I love Fall. And not just because “pumpkin spice” is my favorite flavor everything. Fall feels like a time of transition and growth. Change is in the air, and it is up to us to make sure that change is healthy and productive.
As for me, I am transitioning from a sick human to a healthy and productive one. Since the month of September found me so under the weather, I am officially extending Space for Play birthday month to October, with special events and discounts for all! You can find out more about this on our Facebook Page.
Now let’s move on to the next part of our System Intervention via Design Thinking series – and a perfect entry to a productive Fall: Make Something!
Step 3: Make Something
Now that you’ve gone through the ideation phase (brainstorming and doing research to come up with your core idea) it’s time to start making something.
Iterative design is amazing. Not only the process, which is fun and powerful and educational in it’s own right, but the very foundational concept is incredibly empowering and uplifting It means that nothing is broken – not the government, not our myriad unhelpful systems, not your (or my) life. We just haven’t arrived at the final, best possible, iteration yet and we can all have a part in getting us there.
The important thing about iterative design is that you make something, test it to see what works and what doesn’t, and then make a new better version. Then test that version, make another better version and so on until your project feels like it is going to work the way you need it to (or it is close enough and you’ve run out of time). This is a far more effective way to come up with a good prototype than trying to figure out how to make something perfect the first time around. This might seem counterintuitive until you realize that the odds of you coming up with the perfect thing straight from your brain to a finished product on the first try are astronomically teensy. Iterative design is a very efficient way to work through what is working, what isn’t working and get something that is going to solve your problem quickly. Bonuses include not getting stuck in your own brain muck and allowing for unpredictable opportunities for other factors – people, the environment, etc – to offer additional design direction and make your project even more spectacular.

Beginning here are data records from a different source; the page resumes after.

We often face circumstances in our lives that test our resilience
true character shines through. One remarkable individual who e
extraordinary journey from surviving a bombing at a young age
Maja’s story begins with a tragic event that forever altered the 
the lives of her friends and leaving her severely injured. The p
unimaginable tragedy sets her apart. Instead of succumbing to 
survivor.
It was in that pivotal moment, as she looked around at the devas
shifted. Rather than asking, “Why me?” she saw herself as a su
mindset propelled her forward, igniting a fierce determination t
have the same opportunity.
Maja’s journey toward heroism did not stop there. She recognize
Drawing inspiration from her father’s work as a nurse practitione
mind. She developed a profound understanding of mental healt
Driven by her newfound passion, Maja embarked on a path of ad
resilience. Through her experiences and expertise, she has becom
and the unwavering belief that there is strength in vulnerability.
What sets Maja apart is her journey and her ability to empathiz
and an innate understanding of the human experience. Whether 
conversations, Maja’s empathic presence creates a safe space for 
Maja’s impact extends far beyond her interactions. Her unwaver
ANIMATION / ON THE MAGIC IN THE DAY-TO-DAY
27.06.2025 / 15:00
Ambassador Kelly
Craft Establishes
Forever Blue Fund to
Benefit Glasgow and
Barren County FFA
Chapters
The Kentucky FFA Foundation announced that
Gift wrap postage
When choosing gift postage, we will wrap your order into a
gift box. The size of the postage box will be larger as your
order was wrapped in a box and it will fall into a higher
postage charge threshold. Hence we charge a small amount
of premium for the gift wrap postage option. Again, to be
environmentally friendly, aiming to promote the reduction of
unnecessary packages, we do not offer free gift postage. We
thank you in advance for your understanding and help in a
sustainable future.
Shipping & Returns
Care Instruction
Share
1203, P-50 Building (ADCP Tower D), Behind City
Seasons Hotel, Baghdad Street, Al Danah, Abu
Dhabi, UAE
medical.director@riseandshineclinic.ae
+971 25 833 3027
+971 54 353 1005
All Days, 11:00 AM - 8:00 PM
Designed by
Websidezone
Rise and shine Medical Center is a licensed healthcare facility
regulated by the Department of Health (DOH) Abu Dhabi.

To get started take a look at the ideas you’ve generated and figure out which you want to start with. The ideas you start with may not be anywhere near where you wind up but its best not to get your mind too entrenched in that. Just pick what looks like it will be effective and what you are especially interested in trying and go for it. If this doesn’t work out, you should have a bunch of back up concepts to work with from your brainstorming phase. Choose one of your ideas or a combination of a couple of things you’ve come up with. You also need to remember your constraints, so make sure they are written down and have them available to you while you’re working on your idea. You can use note cards for this or get fancier and make a really big poster with the constraints described or pictured or any way that will help you remember them. Put this poster on the wall of your work space so that you always have these in sight for yourself and your collaborators.
Now that you have your idea and your constraints at your fingertips, it is time to get making. Remember that the goal is to create something that can be tested. Your prototype might involve a physical model of some kind, a script to act out, a storyboard, a bare bones digital artifact or any number of things but whatever form it takes must allow for testing your idea. Recall that in iterative design you want to make something and test it to see if it works and then make it better. Your first test will be with your internal team and then with close friends and family. But at some point you’re going to want to test with your target audience. So keeping that in mind you want to make the cheapest fastest version of your solution that can be tested. In game design we make paper prototypes – even if our final product is going to be a digital game. Making paper models is fast and flexible and allows us to test ideas quickly. If you’re doing performance art you want to have a rough version that you can show a small audience before you reveal it to the world. If you are doing a program to give flyers to the hungry you would make the flyers and show them to people who are able to give good feedback and you would also make something that represents the process of deploying the flyers – a flowchart, storyboard, a video of someone distributing the flyers – whatever makes sense to you.